Liberal pundits are asking why middle class Americans so often vote against their own economic interests. Mostly they look outside the liberal movement for answers. If they are being charitable, they chalk it up to the pervasiveness of “traditional values.” If they are being less charitable, they portray voters as dim-witted dupes of lying right-wing politicians. Often they just throw their hands up in exasperation and wail, “What’s the matter with Kansas?” Yet survey data do not show a fundamental cleavage of values among Americans; and constantly asking people “what’s wrong with you?” is unlikely to win elections. Maybe it’s about time liberals looked to themselves and ask what they have done to drive so many people away from a party it is in their material interests to support.
Liberals are such sneering elitists that they piss off even liberal elitists. Every time I read something like this I wonder how many times the writer had to fly over Middle America before his thesis took hold. Which liberal pundits exactly, Professor, or was that the teaser to get me to buy the manifesto? Because I may have seen this sort of thing in Atrios' comments section, but otherwise it doesn't exactly seem to come along with the frequency of green bean casserole at a family gathering. 2004 was a hard election to lose, and the "moral values" ad campaign followed right on its heels, so it's only to be expected that it attracted some chatter. And rightly so. Same goes for sneering, because the sneer is the natural, and, it turns out, the correct response to all that blather. There is a real question about why certain groups--former Dixiecrats, say, or Plains States libertarians, consistently vote against their economic self-interests, but it seems to me, Red State resident that I am, that the bigger part of the problem there is in reducing the anti-liberal voter to some sociological category, not in the fact that its natural enemy behaves like, well, an enemy.
But lest we believe that Massey has just conflated some random punditry with, say, the actual stated positions of the Democratic Party, he gives us a rundown of the liberals' Fall From Grace. And it's interesting, much as I say a wine is "interesting" when it's not pure vinegar but isn't exactly an oenophilic dream date. Here he provides a helpful summary:
Although liberals accomplished great things during the first three quarters of the 20th century, thereafter they stumbled badly. When they encountered resistance to black civil rights among poor and working class whites—some of it racially motivated some of it not—rather than dealing with the resistance politically, liberal elites sought to impose solutions from above by taking advantage of their privileged access to judicial and executive power. Then, rather than telling Americans honestly about the likely costs and consequences of a military intervention in Southeast Asia and trust them to make the correct decisions, they used lies and deception to trick voters into supporting an unwinnable war that was fought mostly by the poor and working classes; and when the war came too close to home, they quickly forgot about the lower class combatants and their sacrifices they had made. Then after liberals’ attempt to support guns and butter set off hyperinflation to erode the real value of wages, they callously thought up new ways to spend the windfall of tax revenue rather than adjust tax brackets to relieve the unsustainable burden on the middle class. Finally, when faced with political revolt because of these misguided policies, they retreated into arcane ideologies to wage a rearguard cultural insurgency from the safety of the ivory tower. Is it any wonder that liberals lost the public trust?

### TASKS TO PERFORM
**1.** List every word or phrase that appears inside quotation marks in the commentary on liberal elitism.
**2.** From the commentary on liberal elitism, repeat the passage starting at "Liberal pundits are" and ending at "interests to support.", keeping every word and mark unchanged.
The listing comes from a separate, unrelated source.

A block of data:
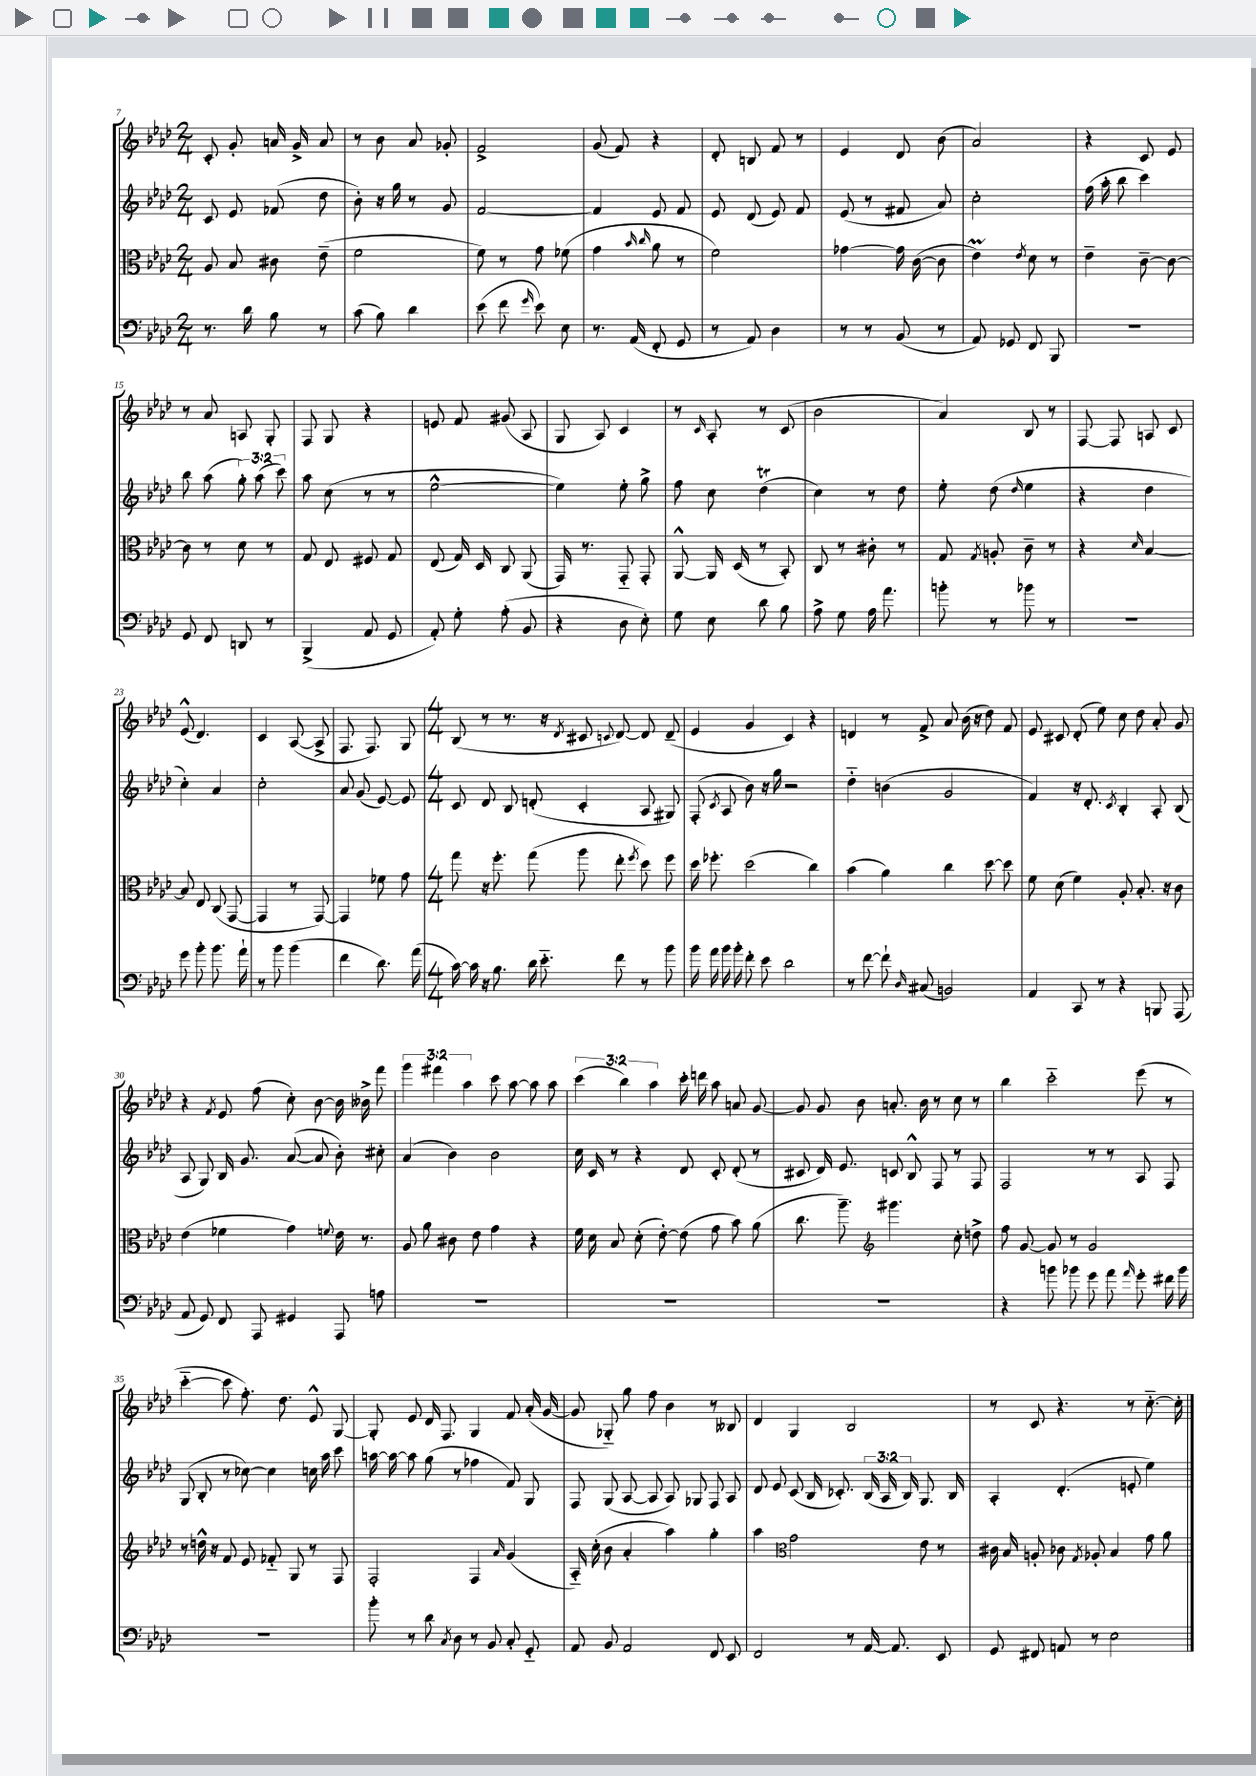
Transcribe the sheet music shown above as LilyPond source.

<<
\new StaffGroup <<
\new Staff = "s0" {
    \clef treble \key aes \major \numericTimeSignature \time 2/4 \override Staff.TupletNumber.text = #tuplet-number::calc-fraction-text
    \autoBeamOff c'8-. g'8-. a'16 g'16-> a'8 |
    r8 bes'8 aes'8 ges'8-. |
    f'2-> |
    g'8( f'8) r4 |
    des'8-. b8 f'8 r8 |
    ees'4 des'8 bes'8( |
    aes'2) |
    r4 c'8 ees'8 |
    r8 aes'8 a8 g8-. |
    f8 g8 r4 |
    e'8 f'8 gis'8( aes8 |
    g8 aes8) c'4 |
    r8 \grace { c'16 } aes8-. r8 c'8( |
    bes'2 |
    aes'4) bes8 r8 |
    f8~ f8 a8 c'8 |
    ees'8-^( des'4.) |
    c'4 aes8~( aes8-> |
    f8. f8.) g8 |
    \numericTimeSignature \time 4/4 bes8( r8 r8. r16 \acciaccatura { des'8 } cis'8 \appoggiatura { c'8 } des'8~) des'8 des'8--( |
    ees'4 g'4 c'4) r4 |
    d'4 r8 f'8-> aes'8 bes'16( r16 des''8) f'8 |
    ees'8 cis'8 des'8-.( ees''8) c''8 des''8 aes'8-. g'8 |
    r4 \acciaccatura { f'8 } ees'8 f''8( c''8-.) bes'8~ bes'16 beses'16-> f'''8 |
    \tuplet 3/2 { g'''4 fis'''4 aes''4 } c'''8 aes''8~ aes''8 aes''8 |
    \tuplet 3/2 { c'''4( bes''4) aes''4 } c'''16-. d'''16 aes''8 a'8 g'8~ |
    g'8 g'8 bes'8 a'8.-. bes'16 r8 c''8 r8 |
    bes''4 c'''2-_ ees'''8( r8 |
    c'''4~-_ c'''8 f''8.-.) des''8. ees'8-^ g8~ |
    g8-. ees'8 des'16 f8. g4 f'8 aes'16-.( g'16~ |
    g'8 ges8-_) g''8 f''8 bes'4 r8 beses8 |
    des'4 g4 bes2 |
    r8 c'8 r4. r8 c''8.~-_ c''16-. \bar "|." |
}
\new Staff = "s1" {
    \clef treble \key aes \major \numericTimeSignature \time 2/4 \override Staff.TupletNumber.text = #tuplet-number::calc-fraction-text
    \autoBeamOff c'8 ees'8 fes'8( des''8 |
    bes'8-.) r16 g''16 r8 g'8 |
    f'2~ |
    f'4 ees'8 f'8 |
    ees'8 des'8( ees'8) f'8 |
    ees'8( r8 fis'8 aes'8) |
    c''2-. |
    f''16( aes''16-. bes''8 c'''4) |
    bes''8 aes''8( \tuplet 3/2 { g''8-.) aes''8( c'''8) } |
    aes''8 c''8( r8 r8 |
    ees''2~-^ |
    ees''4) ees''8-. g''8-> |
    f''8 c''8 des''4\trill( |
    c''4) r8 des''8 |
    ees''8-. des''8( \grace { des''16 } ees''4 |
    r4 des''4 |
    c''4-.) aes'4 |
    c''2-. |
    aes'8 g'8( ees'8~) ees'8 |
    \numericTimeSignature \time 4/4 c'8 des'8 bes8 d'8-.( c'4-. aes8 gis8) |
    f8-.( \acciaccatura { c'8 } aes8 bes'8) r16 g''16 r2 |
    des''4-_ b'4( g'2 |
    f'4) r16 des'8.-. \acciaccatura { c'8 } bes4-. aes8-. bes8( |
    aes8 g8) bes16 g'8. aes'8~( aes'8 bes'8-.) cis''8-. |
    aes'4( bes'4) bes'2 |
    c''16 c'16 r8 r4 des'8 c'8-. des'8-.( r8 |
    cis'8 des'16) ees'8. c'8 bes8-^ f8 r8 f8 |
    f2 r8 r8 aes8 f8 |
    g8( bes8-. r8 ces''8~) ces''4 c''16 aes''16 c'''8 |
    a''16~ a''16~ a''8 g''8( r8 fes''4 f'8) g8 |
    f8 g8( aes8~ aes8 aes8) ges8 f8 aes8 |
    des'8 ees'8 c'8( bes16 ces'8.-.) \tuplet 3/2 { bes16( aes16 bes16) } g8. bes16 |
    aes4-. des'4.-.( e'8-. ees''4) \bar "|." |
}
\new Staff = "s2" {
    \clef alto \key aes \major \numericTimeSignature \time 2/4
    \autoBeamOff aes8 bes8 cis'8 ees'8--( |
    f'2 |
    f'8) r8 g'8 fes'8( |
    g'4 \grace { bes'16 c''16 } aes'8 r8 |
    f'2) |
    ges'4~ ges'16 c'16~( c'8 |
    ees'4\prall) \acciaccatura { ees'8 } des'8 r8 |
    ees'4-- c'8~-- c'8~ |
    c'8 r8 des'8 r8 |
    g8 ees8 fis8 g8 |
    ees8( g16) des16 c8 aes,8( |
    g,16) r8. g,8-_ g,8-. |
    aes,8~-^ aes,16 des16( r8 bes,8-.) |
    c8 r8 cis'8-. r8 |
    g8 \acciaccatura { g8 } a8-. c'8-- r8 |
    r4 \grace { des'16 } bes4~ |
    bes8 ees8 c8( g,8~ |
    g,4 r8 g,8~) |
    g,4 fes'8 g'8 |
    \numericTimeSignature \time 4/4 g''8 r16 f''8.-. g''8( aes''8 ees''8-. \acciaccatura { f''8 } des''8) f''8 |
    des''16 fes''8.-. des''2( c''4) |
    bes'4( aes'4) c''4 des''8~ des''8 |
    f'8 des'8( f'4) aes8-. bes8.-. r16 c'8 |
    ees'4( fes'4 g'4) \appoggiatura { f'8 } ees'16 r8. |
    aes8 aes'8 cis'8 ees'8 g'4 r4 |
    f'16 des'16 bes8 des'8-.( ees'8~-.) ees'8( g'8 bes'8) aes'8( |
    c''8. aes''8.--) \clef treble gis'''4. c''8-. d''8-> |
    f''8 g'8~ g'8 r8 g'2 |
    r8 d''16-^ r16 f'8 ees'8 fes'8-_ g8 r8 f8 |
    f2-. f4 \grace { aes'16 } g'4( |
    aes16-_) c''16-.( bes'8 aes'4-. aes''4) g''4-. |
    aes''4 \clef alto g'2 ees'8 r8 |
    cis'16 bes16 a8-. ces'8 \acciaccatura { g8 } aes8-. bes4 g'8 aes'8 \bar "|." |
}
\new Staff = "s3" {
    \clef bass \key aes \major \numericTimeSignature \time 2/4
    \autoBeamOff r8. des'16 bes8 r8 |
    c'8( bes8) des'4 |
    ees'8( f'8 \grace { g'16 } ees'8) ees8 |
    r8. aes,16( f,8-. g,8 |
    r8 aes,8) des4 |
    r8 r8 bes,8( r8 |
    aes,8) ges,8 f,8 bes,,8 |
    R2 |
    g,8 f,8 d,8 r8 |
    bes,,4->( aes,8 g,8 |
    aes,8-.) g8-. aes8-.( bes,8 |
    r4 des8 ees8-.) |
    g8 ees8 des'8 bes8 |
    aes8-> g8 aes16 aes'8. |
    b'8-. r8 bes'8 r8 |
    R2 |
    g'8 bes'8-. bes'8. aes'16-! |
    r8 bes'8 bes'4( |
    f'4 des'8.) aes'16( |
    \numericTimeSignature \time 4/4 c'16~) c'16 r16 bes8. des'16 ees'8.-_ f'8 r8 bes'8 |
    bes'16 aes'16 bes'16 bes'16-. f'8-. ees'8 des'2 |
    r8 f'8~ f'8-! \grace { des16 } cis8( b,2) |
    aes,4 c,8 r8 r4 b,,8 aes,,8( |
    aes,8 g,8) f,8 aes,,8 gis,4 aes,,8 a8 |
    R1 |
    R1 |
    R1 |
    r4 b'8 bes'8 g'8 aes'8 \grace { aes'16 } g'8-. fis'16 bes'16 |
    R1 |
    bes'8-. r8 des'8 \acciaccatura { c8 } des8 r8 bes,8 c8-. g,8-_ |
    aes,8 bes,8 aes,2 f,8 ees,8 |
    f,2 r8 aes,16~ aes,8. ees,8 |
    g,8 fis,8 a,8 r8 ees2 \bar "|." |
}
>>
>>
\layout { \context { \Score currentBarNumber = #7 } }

### SOLUTIONS
**1.**
- “traditional values”
- “What’s the matter with Kansas?”
- “what’s wrong with you?”
- "moral values"
- "interesting"

**2.**
Liberal pundits are asking why middle class Americans so often vote against their own economic interests. Mostly they look outside the liberal movement for answers. If they are being charitable, they chalk it up to the pervasiveness of “traditional values.” If they are being less charitable, they portray voters as dim-witted dupes of lying right-wing politicians. Often they just throw their hands up in exasperation and wail, “What’s the matter with Kansas?” Yet survey data do not show a fundamental cleavage of values among Americans; and constantly asking people “what’s wrong with you?” is unlikely to win elections. Maybe it’s about time liberals looked to themselves and ask what they have done to drive so many people away from a party it is in their material interests to support.